First Run Studies are used to redesign critical assignments, part of continuous improvement effort; and include productivity studies and review work methods by redesigning and streamlining the different functions involved. The studies commonly use video files, photos, or graphics to show the process or illustrate the work instruction. The first run of a selected craft operation should be examined in detail, bringing ideas and suggestions to explore alternative ways of doing the work. A PDCA cycle (plan, do, check, act) is suggested to develop the study: Plan refers to select work process to study, assemble people, analyze process steps, brainstorm how to eliminate steps, check for safety, quality and productivity. Do means to try out ideas on the first run. Check is to describe and measure what actually happens. Act refers to reconvene the team, and communicate the improved method and performance as the standard to meet. This tool is similar to the combination of the lean production tool, graphic work instructions, and the traditional manufacturing technique, time and motion study.

I.) The 5s Process (Visual Work Place)

**Your instructions**
Decide whether each statement agrees with the text on First Run Studies, giving yes or no and quoting the words of the text that settle it: 1. The Do step means trying out ideas on the first run. 2. The studies seldom rely on video files, photos, or graphics. 3. In the Act step, the team meets again and communicates the improved method as the standard. Answer from the text alone.

**Source excerpt**
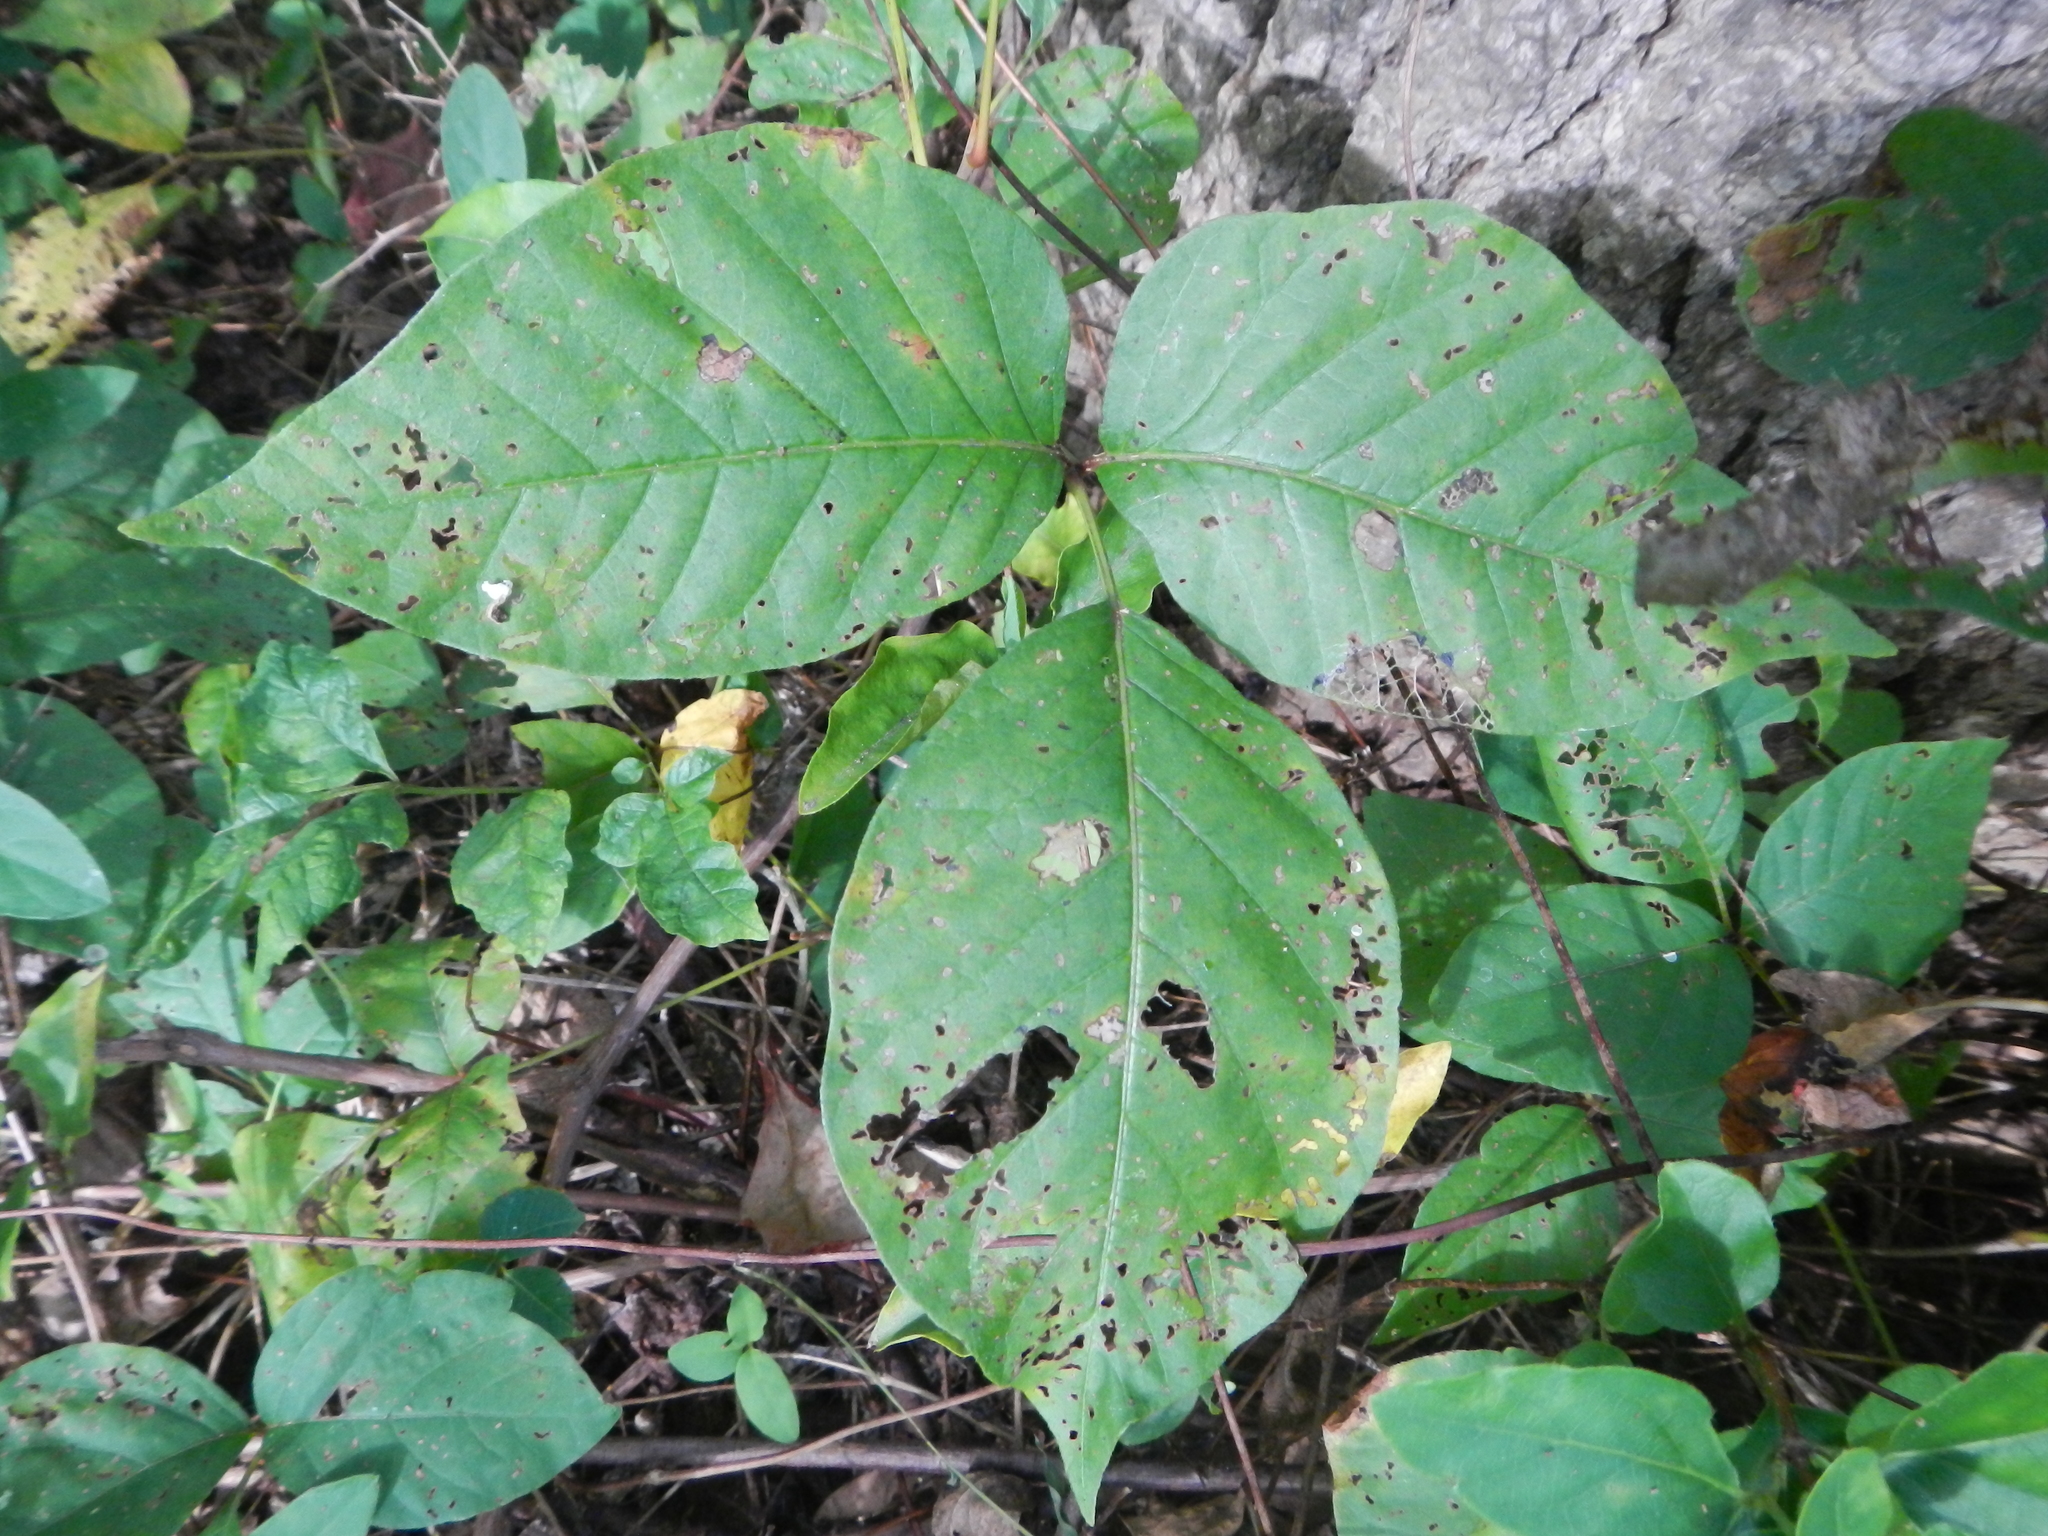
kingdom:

**Result of the task**
1. Yes: "Do means to try out ideas on the first run."
2. No: "The studies commonly use video files, photos, or graphics to show the process or illustrate the work instruction."
3. Yes: "Act refers to reconvene the team, and communicate the improved method and performance as the standard to meet."